Rich, savory, and creamy vegetable soup has Italian spices, tender potatoes, and sweet veggie bites—all wrapped in a silky, dairy-free cashew cream base. Ready in 40 minutes and makes great leftovers!
Place cashews in a bowl and cover with hot water. Set aside to soften while you prepare the rest of the recipe.
Heat the oil in a large soup pot over medium heat. Add the onion and celery and cook for 5 minutes, stirring occasionally, until softened.
Stir in the potatoes, garlic powder, Italian seasoning, frozen vegetables, beans, and black pepper.
Add vegetable broth (set aside 2 cups to use in step 5) and bring to a boil. Reduce heat to medium-low, cover, and simmer for 20 minutes, or until the potatoes are tender.
Drain the cashews and transfer to a blender with the remaining 2 cups of vegetable broth. Blend on high until completely smooth.
Pour the cashew cream into the pot and simmer, uncovered, for 5 minutes, stirring occasionally, until the soup thickens slightly.
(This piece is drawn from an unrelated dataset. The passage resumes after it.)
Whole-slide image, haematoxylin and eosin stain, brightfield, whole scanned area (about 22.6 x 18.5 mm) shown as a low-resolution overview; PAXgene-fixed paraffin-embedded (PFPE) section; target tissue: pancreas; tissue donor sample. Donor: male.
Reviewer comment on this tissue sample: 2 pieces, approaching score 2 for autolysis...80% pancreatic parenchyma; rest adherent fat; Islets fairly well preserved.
Adjust seasonings as needed. Ladle into bowls and serve warm.
Notes
Vegetables: You can use a variety of carrots, peas, green beans, corn, broccoli, etc.Potato Swap: Swap baby red potatoes for baby gold potatoes (or use full-size potatoes and dice).How to Store: Store in air tight container in the fridge for up to 5 days or freeze.